A village with carbon-positive tag
Amid the ongoing debate over the role of forest dwellers in conservation, a village that is home to 660 households in Manipur is using its lush community-managed forest to develop itself as India’s first carbon-positive settlement.
A village is given the carbon-positive tag if it sequesters more carbon than it emits, slowing the accumulation of greenhouse gases and mitigating the effects of climate change.
Phayeng, which is surrounded by three densely forested hillocks with fruit trees at centre and a stream flowing through it, has been resurrected from the dry and denuded village it was in the 1970s and 80s through the sheer determination of its residents and funding under National Adaptation Fund for Climate Change (NAFCC), a central scheme to support adaptation to climate change impact in various states.
“We had no tree on these hills earlier. Our fathers had deforested them because of timber-related disputes. But villagers started realising that the area had become extremely warm; there was no water and people were falling ill. So villagers decided that the forest should be rejuvenated at any cost. Our umang kanba (forest protection committee) came up with various rules and involved all 660 families in the village in recreating the forest,” said Angom Gajendra, former village chief and a forest committee member.
The cause of forest dwellers has been at the centre of a public debate following a central government petition last month to Supreme Court against its order for eviction of a million tribals and others who allegedly encroached on forest lands.
Phayeng is a scheduled caste village of the Chakpa community in Imphal West district and its conservation efforts are mainly linked to the belief that the forest is a sacred grove, but the idea has changed over the years.
“Locals have now realised the value of resources. They know that the micro climate can change if the forest is not there. We chose this village because of its strong traditional system of forest conservation,” said Brajakumar, nodal officer in the climate change cell of Manipur’s directorate of environment.

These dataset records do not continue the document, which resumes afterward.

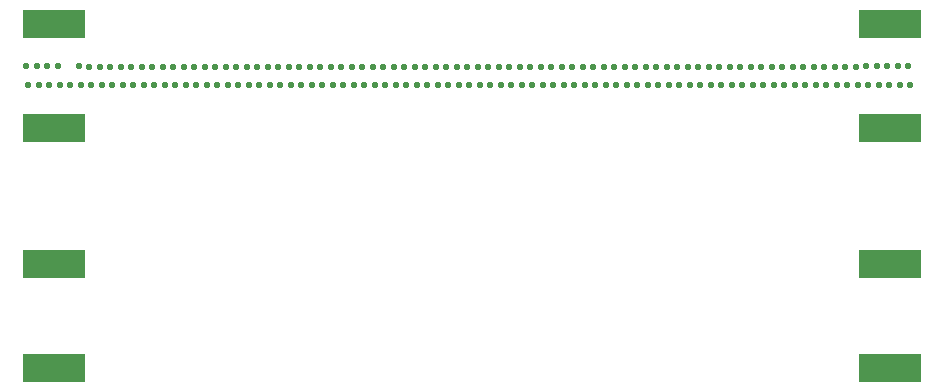
<source format=gbs>
G04*
G04 #@! TF.GenerationSoftware,Altium Limited,Altium Designer,19.1.7 (138)*
G04*
G04 Layer_Color=16711935*
%FSLAX25Y25*%
%MOIN*%
G70*
G01*
G75*
%ADD16R,0.20800X0.09800*%
%ADD18C,0.02300*%
D16*
X10600Y57400D02*
D03*
Y22600D02*
D03*
Y137400D02*
D03*
Y102600D02*
D03*
X289400D02*
D03*
Y137400D02*
D03*
Y22600D02*
D03*
Y57400D02*
D03*
D18*
X282067Y116906D02*
D03*
X114070Y117056D02*
D03*
X155509Y122944D02*
D03*
X152570Y117056D02*
D03*
X89009Y122944D02*
D03*
X183510D02*
D03*
X145571Y117056D02*
D03*
X26010Y122944D02*
D03*
X264570Y117056D02*
D03*
X8513Y123094D02*
D03*
X64509Y122944D02*
D03*
X208010D02*
D03*
X68010D02*
D03*
X29509D02*
D03*
X57509D02*
D03*
X166009D02*
D03*
X100071Y117056D02*
D03*
X128070D02*
D03*
X225510Y122944D02*
D03*
X12574Y116906D02*
D03*
X159571Y117056D02*
D03*
X170071D02*
D03*
X99510Y122944D02*
D03*
X253509D02*
D03*
X215009D02*
D03*
X208571Y117056D02*
D03*
X281506Y123094D02*
D03*
X190509Y122944D02*
D03*
X22510D02*
D03*
X191070Y117056D02*
D03*
X247071D02*
D03*
X5574Y116906D02*
D03*
X149071Y117056D02*
D03*
X218510Y122944D02*
D03*
X78509D02*
D03*
X51070Y117056D02*
D03*
X82570D02*
D03*
X138570D02*
D03*
X261070D02*
D03*
X264009Y122944D02*
D03*
X19013Y123094D02*
D03*
X96009Y122944D02*
D03*
X194009D02*
D03*
X267510D02*
D03*
X134510D02*
D03*
X19574Y116906D02*
D03*
X40571Y117056D02*
D03*
X232509Y122944D02*
D03*
X72070Y117056D02*
D03*
X121071D02*
D03*
X2074Y116906D02*
D03*
X131009Y122944D02*
D03*
X197510D02*
D03*
X79071Y117056D02*
D03*
X65070D02*
D03*
X142070D02*
D03*
X103009Y122944D02*
D03*
X75010D02*
D03*
X33009D02*
D03*
X177070Y117056D02*
D03*
X68571D02*
D03*
X184071D02*
D03*
X257010Y122944D02*
D03*
X292567Y116906D02*
D03*
X50510Y122944D02*
D03*
X145010D02*
D03*
X120510D02*
D03*
X274510D02*
D03*
X236571Y117056D02*
D03*
X163070D02*
D03*
X159010Y122944D02*
D03*
X12013Y123094D02*
D03*
X135071Y117056D02*
D03*
X194571D02*
D03*
X96570D02*
D03*
X229010Y122944D02*
D03*
X180570Y117056D02*
D03*
X187571D02*
D03*
X30070D02*
D03*
X246510Y122944D02*
D03*
X173010D02*
D03*
X106509D02*
D03*
X124571Y117056D02*
D03*
X110010Y122944D02*
D03*
X5013Y123094D02*
D03*
X239510Y122944D02*
D03*
X37071Y117056D02*
D03*
X54571D02*
D03*
X285567Y116906D02*
D03*
X222570Y117056D02*
D03*
X92510Y122944D02*
D03*
X250009D02*
D03*
X226070Y117056D02*
D03*
X176509Y122944D02*
D03*
X295506Y123094D02*
D03*
X36509Y122944D02*
D03*
X1513Y123094D02*
D03*
X61571Y117056D02*
D03*
X292006Y123094D02*
D03*
X201009Y122944D02*
D03*
X271570Y117056D02*
D03*
X33571D02*
D03*
X212070D02*
D03*
X211509Y122944D02*
D03*
X243009D02*
D03*
X89570Y117056D02*
D03*
X162510Y122944D02*
D03*
X278571Y117056D02*
D03*
X268071D02*
D03*
X47010Y122944D02*
D03*
X236010D02*
D03*
X86071Y117056D02*
D03*
X205070D02*
D03*
X219071D02*
D03*
X233070D02*
D03*
X152009Y122944D02*
D03*
X40009D02*
D03*
X117570Y117056D02*
D03*
X138010Y122944D02*
D03*
X180009D02*
D03*
X285006Y123094D02*
D03*
X44071Y117056D02*
D03*
X26570D02*
D03*
X131570D02*
D03*
X127509Y122944D02*
D03*
X271009D02*
D03*
X240071Y117056D02*
D03*
X289067Y116906D02*
D03*
X117009Y122944D02*
D03*
X71509D02*
D03*
X201571Y117056D02*
D03*
X222009Y122944D02*
D03*
X9074Y116906D02*
D03*
X113510Y122944D02*
D03*
X58070Y117056D02*
D03*
X288506Y123094D02*
D03*
X16074Y116906D02*
D03*
X260509Y122944D02*
D03*
X204509D02*
D03*
X141509D02*
D03*
X85510D02*
D03*
X173571Y117056D02*
D03*
X215570D02*
D03*
X166570D02*
D03*
X250571D02*
D03*
X257571D02*
D03*
X107071D02*
D03*
X296067Y116906D02*
D03*
X198071Y117056D02*
D03*
X43510Y122944D02*
D03*
X169509D02*
D03*
X93071Y117056D02*
D03*
X243570D02*
D03*
X61010Y122944D02*
D03*
X54009D02*
D03*
X47570Y117056D02*
D03*
X124010Y122944D02*
D03*
X156070Y117056D02*
D03*
X229571D02*
D03*
X278010Y122944D02*
D03*
X148510D02*
D03*
X103570Y117056D02*
D03*
X187010Y122944D02*
D03*
X75570Y117056D02*
D03*
X254070D02*
D03*
X82010Y122944D02*
D03*
X275071Y117056D02*
D03*
X110571D02*
D03*
X23070D02*
D03*
M02*

</source>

It is the first Indian village that is being developed on the carbon-positive model, according to government officials.
According to the forest protection rules devised by the villagers, hunting is completely banned in the village except once a year when a deer is usually killed as sacrifice to the “forest gods”. There is also a restriction on outsiders’ entry into the forest without permission. Forest fires are carefully monitored; only dry twigs are extracted for firewood; the entire 200 acres is patrolled by at least six people every day.
As part of the carbon-positive village project, Phayeng will receive a grant of ₹10 crore in phases to facilitate afforestation in the catchment of river Maklang that flows along the village. The fund should also be utilised for creation of water bodies, introduction of climate change-resilient varieties of crops, installing solar lights, for setting up a community piggery and poultry farm, an eco-resort, replacing firewood in kitchen with cooking stoves and an indigenous knowledge centre in the village. Most of these works are already underway.
“Before the project started, villagers were practising agriculture only in the monsoon months. Now, they work round the year and grow horticulture crops like watermelon, beans, cabbage, broccoli and others apart from paddy. The piggery, fishery and poultry are also enhancing income,” he said, adding the project has also increased villagers’ income by up to 30%. “About 25,000 saplings have already been planted in the upper catchment area of the river.”
Village pradhan Samasakhi, who is married to Gajendra said man-days of labour allotted to residents under the Mahatma Gandhi National Rural Employment Guarantee Scheme were very few, which has slowed down infrastructure and plantation works. A man-day is one person’s working time for a day, or the equivalent, used as a measure of how much work is required to perform a task.
“Carbon neutrality is only a co-benefit. Forest cover, good soil and water are any way needed by the community. So this concept needs to catch on,” said NH Ravindranath, climate scientist, Indian Institute of Science , Bengaluru.